"""
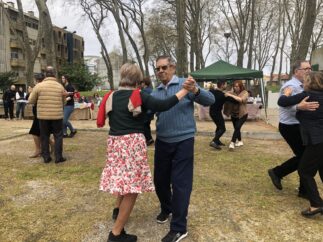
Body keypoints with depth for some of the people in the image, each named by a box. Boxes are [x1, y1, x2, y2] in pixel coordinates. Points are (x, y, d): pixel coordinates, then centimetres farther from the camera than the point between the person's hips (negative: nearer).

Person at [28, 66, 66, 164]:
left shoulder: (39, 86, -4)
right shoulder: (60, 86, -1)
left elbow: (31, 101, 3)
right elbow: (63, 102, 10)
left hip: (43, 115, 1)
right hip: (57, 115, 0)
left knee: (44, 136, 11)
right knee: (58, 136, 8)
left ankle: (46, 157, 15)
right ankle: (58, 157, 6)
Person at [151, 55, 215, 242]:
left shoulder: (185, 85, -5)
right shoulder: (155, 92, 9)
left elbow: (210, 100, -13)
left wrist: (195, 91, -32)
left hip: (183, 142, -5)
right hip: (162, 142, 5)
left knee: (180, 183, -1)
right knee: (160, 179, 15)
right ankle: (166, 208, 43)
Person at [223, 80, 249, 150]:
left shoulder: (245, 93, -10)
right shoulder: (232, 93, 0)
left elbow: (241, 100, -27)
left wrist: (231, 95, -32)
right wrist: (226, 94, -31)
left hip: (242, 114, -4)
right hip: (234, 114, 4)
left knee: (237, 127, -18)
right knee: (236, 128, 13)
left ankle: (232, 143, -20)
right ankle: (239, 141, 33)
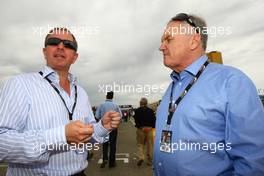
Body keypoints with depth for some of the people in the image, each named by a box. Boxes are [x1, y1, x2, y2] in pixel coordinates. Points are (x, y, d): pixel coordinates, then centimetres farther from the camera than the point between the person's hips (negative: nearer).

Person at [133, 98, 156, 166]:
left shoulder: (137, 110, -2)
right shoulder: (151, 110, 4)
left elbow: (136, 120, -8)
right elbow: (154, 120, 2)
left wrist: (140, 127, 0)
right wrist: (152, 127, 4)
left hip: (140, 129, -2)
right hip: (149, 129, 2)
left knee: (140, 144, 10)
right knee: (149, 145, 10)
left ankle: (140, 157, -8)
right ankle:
"""
Tugas Kerja | Salin kembali seluruh baris data di atas tanpa mengubah apa pun, tetapi jangan sertakan gambarnya dalam jawaban.

Hasil Tugas |
Body keypoints with depth for some of the people in the image, each named by a box. Boxes are [x1, y1, x2, y2] in pixel coordinates. Points are (x, y, d): pixel coordinates, then centimetres farther from the camera than the point between the person's hips (negative: nearer).

Person at [28, 66, 66, 164]:
left shoulder: (39, 86, -4)
right shoulder: (60, 86, -1)
left elbow: (31, 101, 3)
right elbow: (63, 102, 10)
left hip: (43, 115, 1)
right hip: (57, 115, 0)
left knee: (44, 136, 11)
right knee: (58, 136, 8)
left ankle: (46, 157, 15)
right ankle: (58, 157, 6)
Person at [151, 55, 215, 242]:
left shoulder: (185, 85, -5)
right shoulder: (155, 92, 9)
left elbow: (210, 100, -13)
left wrist: (195, 91, -32)
left hip: (183, 142, -5)
right hip: (162, 142, 5)
left knee: (180, 183, -1)
right knee: (160, 179, 15)
right ankle: (166, 208, 43)
Person at [223, 80, 249, 150]:
left shoulder: (245, 93, -10)
right shoulder: (232, 93, 0)
left elbow: (241, 100, -27)
left wrist: (231, 95, -32)
right wrist: (226, 94, -31)
left hip: (242, 114, -4)
right hip: (234, 114, 4)
left knee: (237, 127, -18)
right knee: (236, 128, 13)
left ankle: (232, 143, -20)
right ankle: (239, 141, 33)
Body keypoints with depth for some of the people in the image, each named by a box. Boxes are [x1, y1, x2, y2] in pixel coordinates. Points are (x, y, d): pixel coordinates, then centimetres farther from the camera than the point between the person's hips (negative: nearer).

Person at [133, 98, 156, 166]:
left shoulder: (137, 110, -2)
right shoulder: (151, 110, 4)
left elbow: (136, 120, -8)
right elbow: (154, 120, 2)
left wrist: (140, 127, 0)
right wrist: (152, 127, 4)
left hip: (140, 129, -2)
right hip: (149, 129, 2)
left knee: (140, 144, 10)
right knee: (149, 145, 10)
left ankle: (140, 157, -8)
right ankle:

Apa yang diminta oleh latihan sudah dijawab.